▶ **YOUR OBJECTIVE**:
Look for the string "Proc" in the listing. Copy each line that has it.

▶ **RECORD SET**:
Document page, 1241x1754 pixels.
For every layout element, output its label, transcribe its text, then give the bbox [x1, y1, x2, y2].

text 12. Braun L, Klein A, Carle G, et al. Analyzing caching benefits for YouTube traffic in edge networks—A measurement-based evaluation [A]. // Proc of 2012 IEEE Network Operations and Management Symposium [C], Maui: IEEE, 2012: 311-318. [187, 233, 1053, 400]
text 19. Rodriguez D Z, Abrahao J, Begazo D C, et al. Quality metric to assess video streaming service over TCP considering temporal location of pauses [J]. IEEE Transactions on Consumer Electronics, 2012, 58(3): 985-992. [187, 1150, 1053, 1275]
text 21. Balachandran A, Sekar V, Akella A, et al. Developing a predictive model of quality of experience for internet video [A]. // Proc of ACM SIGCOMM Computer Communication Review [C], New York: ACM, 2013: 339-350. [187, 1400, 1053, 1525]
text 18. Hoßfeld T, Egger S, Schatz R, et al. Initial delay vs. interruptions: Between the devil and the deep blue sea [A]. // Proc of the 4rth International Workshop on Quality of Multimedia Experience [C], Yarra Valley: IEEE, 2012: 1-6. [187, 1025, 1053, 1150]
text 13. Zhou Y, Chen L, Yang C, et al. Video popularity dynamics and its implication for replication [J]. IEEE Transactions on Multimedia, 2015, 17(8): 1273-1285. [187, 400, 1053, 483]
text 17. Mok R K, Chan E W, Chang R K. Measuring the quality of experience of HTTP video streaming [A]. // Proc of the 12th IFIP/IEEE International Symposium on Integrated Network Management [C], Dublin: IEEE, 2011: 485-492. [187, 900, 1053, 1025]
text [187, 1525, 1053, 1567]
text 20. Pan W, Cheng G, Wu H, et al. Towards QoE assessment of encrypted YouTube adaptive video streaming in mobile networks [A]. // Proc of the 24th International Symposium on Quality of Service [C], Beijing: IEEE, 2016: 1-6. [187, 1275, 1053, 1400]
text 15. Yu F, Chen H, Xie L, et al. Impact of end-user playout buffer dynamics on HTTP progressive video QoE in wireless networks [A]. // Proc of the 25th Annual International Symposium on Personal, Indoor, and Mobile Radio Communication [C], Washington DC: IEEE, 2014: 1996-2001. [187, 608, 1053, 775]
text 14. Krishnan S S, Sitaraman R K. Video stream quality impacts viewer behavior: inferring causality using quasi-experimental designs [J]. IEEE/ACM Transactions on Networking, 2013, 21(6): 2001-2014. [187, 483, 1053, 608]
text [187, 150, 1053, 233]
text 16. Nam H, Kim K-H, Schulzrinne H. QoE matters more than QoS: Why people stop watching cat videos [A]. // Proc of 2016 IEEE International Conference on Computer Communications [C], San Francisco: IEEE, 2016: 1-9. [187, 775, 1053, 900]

▶ **WORKED SOLUTION**:
text 12. Braun L, Klein A, Carle G, et al. Analyzing caching benefits for YouTube traffic in edge networks—A measurement-based evaluation [A]. // Proc of 2012 IEEE Network Operations and Management Symposium [C], Maui: IEEE, 2012: 311-318. [187, 233, 1053, 400]
text 21. Balachandran A, Sekar V, Akella A, et al. Developing a predictive model of quality of experience for internet video [A]. // Proc of ACM SIGCOMM Computer Communication Review [C], New York: ACM, 2013: 339-350. [187, 1400, 1053, 1525]
text 18. Hoßfeld T, Egger S, Schatz R, et al. Initial delay vs. interruptions: Between the devil and the deep blue sea [A]. // Proc of the 4rth International Workshop on Quality of Multimedia Experience [C], Yarra Valley: IEEE, 2012: 1-6. [187, 1025, 1053, 1150]
text 17. Mok R K, Chan E W, Chang R K. Measuring the quality of experience of HTTP video streaming [A]. // Proc of the 12th IFIP/IEEE International Symposium on Integrated Network Management [C], Dublin: IEEE, 2011: 485-492. [187, 900, 1053, 1025]
text 20. Pan W, Cheng G, Wu H, et al. Towards QoE assessment of encrypted YouTube adaptive video streaming in mobile networks [A]. // Proc of the 24th International Symposium on Quality of Service [C], Beijing: IEEE, 2016: 1-6. [187, 1275, 1053, 1400]
text 15. Yu F, Chen H, Xie L, et al. Impact of end-user playout buffer dynamics on HTTP progressive video QoE in wireless networks [A]. // Proc of the 25th Annual International Symposium on Personal, Indoor, and Mobile Radio Communication [C], Washington DC: IEEE, 2014: 1996-2001. [187, 608, 1053, 775]
text 16. Nam H, Kim K-H, Schulzrinne H. QoE matters more than QoS: Why people stop watching cat videos [A]. // Proc of 2016 IEEE International Conference on Computer Communications [C], San Francisco: IEEE, 2016: 1-9. [187, 775, 1053, 900]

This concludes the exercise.